HEINEKEN chief executive Jean-Francois van Boxmeer is expected to push his consortium partner Carlsberg into raising their 780p-a-share joint offer for Scottish & Newcastle this week in a move that would bring the two sides nearer to a deal.
With S&N refusing to countenance any offer below 800p, the Danish-Dutch duo need to find another £200m to get their Edinburgh target around the negotiating table.
S&N is also believed to be talking to at least two private equity firms and one inte
rnational drinks group about acquiring half the Edinburgh company's stake in Baltic Beverages Holding, the Russian business it jointly owns with Carlsberg.
This would lend financial clout to S&N if it opted to trigger the so-called shotgun clause in BBH.
The clause dictates that any offer by either of the partners for the whole of BBH forces the other party to sell or match the offer. S&N believes the venture is worth considerably more than the consortium's valuation.
It is thought it may be close to announcing a deal with another party which would increase pressure on Carlsberg and Heineken to raise their offer for the Scottish company.
Van Boxmeer insisted in an interview with Scotland on Sunday that the preferred route remained a recommendation from the S&N board on its "fair and full offer" that values S&N at £7.6bn. "No recommendation, no deal," he declared, suggesting the consortium will walk away if S&N refuses to talk.
But he also refused to rule out raising the offer or going hostile if another bidder emerges. "It is not yes or no," he said. "We think there is a strong basis for them to want to talk to us and I urge the shareholders and board of S&N to consider their position."
He pointed out that in the current climate, the offer was an attractive one for S&N shareholders. "It is a tough environment. Just look at what is happening out there," he said.
"This is not a game, it is a serious business. Another 20p in a gamble is nothing, but (in this bid] it means another £200m and you have to earn that back to make it work for your shareholders. That equation is what we face."
But asked what the consortium would do if a third party emerged, he said: "We cross that bridge when we come to it." He said that he did not believe there were other obvious bidders waiting to pounce.
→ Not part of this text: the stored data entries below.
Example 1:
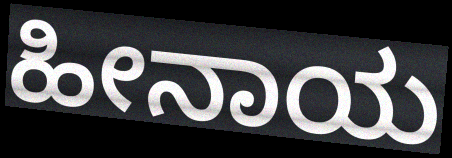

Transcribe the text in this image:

ಹೀನಾಯ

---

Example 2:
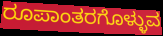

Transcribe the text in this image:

ರೂಪಾಂತರಗೊಳ್ಳುವ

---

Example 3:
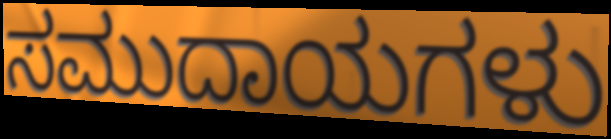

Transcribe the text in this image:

ಸಮುದಾಯಗಳು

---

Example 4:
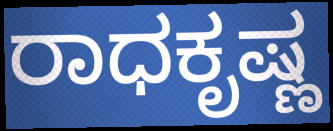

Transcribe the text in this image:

ರಾಧಕೃಷ್ಣ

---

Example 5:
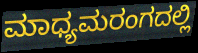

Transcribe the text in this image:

ಮಾಧ್ಯಮರಂಗದಲ್ಲಿ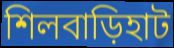
শিলবাড়িহাট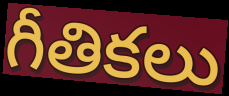
గీతికలు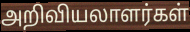
அறிவியலாளர்கள்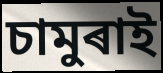
চামুৰাই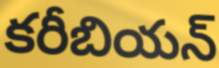
కరీబియన్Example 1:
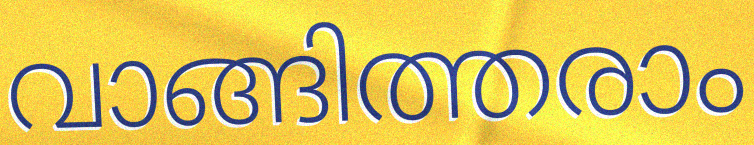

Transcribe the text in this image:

വാങ്ങിത്തരാം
However, S&N is believed to be looking at a number of options that include private equity and trade buyers acquiring 25% of BBH – half of its own share of the lucrative venture at the heart of the takeover tussle.
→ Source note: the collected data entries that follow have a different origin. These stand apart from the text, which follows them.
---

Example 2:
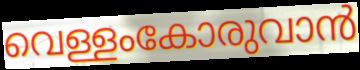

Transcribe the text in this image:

വെള്ളംകോരുവാൻ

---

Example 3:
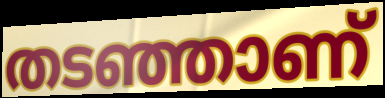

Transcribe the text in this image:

തടഞ്ഞാണ്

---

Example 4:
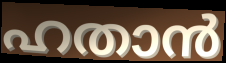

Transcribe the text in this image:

ഹതാൻ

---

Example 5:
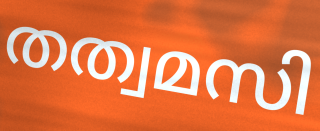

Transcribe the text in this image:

തത്വമസി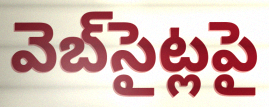
వెబ్‌సైట్లపై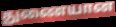
துணையான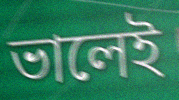
ভালেইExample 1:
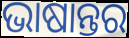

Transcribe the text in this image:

Carlsberg has said it would not launch a hostile bid for S&N, and the offer would lapse without a recommendation.
While some S&N shareholders – including Legal & General and Scottish Widows Investment Partnership – want more information on BBH in order to make a decision, others fear that S&N's intransigence will force the consortium to walk away and that the share price would then collapse.
The bidding consortium faces a January 21 deadline stipulated by the UK Takeover Panel to make a formal bid. S&N shares closed at 734.5p.